### [Instructions to follow]
Set out exactly, line by line, the stretch of data below that begins at the line containing "left back paw: (542, 463)" and ends at the line containing "left eye: (92, 179)", with both ends kept.

[Available records Boundary: Start]

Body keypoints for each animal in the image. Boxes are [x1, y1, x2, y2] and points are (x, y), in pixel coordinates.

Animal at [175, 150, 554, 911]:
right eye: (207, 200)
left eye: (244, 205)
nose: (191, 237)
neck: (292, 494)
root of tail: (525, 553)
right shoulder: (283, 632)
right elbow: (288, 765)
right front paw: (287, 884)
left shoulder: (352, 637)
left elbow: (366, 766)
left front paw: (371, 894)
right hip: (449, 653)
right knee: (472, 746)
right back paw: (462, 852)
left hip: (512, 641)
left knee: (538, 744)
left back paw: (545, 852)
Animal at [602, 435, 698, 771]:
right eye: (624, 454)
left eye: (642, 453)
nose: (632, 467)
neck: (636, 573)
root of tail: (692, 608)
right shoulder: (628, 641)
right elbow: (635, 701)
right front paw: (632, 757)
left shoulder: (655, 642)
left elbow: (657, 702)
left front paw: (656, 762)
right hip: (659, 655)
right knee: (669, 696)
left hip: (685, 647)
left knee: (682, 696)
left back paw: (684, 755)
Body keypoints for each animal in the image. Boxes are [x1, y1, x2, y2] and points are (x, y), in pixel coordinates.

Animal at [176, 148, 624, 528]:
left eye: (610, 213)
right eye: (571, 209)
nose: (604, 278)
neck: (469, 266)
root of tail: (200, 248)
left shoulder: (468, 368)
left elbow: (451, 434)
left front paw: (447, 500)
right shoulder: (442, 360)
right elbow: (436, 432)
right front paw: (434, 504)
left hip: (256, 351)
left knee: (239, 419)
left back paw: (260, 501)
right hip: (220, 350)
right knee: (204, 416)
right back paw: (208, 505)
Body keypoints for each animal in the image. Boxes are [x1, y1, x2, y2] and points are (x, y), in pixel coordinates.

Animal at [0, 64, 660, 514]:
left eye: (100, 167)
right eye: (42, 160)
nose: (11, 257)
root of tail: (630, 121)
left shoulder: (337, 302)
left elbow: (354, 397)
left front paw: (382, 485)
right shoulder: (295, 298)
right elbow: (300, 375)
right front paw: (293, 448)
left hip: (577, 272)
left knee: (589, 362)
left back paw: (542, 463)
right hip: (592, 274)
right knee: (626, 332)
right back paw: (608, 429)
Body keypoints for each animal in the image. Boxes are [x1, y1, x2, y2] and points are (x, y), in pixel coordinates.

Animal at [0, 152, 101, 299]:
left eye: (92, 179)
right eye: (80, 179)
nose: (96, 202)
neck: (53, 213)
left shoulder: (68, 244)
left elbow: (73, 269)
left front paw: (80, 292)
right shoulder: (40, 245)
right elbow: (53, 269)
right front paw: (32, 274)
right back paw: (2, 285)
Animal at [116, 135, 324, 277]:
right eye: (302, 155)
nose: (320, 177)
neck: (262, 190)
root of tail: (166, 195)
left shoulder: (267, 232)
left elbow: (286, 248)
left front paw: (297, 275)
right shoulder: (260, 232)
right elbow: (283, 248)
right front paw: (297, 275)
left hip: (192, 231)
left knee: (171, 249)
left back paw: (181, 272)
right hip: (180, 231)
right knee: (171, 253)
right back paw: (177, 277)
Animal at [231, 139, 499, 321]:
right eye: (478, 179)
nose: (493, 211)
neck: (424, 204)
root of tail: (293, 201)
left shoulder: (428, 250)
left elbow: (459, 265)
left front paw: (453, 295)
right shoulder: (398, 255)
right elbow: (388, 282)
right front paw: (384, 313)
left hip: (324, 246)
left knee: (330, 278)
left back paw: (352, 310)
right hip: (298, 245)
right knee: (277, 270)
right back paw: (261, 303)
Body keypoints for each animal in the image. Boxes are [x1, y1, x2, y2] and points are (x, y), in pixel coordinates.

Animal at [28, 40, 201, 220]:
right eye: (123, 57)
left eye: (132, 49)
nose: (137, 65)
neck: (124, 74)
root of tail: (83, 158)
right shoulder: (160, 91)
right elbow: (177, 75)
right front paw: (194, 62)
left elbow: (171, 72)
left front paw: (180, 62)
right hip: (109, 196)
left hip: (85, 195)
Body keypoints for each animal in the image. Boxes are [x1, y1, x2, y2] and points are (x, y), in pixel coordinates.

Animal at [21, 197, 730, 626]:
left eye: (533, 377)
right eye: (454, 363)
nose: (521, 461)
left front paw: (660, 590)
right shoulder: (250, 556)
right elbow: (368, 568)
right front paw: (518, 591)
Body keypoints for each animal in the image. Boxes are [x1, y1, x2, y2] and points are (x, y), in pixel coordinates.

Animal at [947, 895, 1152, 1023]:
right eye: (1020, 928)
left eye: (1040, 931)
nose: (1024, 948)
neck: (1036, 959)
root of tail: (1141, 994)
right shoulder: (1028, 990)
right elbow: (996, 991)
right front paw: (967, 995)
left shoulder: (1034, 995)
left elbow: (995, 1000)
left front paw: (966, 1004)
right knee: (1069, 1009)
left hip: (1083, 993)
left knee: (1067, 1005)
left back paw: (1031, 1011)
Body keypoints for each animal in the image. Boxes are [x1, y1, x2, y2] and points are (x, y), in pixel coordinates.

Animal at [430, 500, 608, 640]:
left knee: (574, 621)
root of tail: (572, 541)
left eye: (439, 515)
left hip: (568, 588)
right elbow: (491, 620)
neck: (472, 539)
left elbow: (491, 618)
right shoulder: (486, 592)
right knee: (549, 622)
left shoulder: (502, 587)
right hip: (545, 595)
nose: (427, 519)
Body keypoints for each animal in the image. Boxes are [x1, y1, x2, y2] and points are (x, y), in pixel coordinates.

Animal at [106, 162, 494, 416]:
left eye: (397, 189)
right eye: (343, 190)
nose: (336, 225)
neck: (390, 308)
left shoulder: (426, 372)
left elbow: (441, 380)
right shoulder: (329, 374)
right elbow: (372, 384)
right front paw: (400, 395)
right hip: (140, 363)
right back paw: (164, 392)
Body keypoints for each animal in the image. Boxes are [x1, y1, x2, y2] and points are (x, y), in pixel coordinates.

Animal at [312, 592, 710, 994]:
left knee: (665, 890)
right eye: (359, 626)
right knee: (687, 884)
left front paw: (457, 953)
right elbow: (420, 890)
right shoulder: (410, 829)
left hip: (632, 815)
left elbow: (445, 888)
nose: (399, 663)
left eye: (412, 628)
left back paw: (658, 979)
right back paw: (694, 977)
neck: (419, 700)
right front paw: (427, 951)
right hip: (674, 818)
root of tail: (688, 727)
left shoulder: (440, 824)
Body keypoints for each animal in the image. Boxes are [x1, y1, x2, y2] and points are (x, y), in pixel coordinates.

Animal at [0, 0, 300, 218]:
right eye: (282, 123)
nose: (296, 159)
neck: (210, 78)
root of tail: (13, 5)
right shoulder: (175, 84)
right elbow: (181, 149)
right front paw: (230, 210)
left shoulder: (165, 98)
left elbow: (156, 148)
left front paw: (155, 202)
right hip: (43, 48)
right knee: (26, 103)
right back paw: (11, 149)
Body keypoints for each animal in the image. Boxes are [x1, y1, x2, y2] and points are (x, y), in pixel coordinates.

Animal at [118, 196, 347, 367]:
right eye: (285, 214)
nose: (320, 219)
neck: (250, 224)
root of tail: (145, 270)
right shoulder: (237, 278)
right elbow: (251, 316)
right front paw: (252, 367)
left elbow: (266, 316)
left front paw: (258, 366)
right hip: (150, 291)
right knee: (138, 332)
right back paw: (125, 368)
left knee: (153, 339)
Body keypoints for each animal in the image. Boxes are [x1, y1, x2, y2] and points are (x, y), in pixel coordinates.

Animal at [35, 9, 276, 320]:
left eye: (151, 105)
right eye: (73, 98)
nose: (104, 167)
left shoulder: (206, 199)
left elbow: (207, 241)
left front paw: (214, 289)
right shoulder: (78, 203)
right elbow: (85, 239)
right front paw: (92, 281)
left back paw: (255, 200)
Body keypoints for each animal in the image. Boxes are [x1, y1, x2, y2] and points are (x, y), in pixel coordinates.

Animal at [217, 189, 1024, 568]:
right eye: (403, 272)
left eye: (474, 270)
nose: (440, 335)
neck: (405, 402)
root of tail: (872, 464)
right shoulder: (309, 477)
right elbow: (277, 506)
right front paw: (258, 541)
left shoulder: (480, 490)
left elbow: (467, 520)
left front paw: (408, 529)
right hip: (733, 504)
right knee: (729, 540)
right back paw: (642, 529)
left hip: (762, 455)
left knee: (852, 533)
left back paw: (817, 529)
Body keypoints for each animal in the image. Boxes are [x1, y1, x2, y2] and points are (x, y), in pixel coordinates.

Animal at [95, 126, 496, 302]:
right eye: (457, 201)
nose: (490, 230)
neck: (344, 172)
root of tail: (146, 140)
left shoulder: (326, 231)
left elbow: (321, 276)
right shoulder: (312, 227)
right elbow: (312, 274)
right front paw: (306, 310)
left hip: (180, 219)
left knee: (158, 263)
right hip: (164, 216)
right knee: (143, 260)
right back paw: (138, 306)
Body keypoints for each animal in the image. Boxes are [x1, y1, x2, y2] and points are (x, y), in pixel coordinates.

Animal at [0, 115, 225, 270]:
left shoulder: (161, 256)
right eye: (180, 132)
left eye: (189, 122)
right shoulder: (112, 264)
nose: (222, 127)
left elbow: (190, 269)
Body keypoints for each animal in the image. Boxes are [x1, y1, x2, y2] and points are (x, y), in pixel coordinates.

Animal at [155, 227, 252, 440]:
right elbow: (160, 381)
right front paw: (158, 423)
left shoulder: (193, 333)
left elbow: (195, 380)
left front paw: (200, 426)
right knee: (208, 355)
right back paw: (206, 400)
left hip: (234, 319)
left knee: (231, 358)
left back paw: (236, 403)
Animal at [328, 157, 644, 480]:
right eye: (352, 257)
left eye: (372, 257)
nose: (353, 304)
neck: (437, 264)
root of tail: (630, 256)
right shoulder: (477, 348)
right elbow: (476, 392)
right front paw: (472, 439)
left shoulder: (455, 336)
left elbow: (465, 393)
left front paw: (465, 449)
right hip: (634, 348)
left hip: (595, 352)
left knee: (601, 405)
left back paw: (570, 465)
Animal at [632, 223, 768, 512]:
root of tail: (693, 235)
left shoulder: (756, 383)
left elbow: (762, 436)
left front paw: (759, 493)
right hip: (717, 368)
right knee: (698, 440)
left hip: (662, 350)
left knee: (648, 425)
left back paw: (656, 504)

[Available records Boundary: End]

### [Answer section]
left back paw: (542, 463)
right hip: (592, 274)
right knee: (626, 332)
right back paw: (608, 429)
Body keypoints for each animal in the image. Boxes are [x1, y1, x2, y2] and points are (x, y), in pixel coordinates.

Animal at [0, 152, 101, 299]:
left eye: (92, 179)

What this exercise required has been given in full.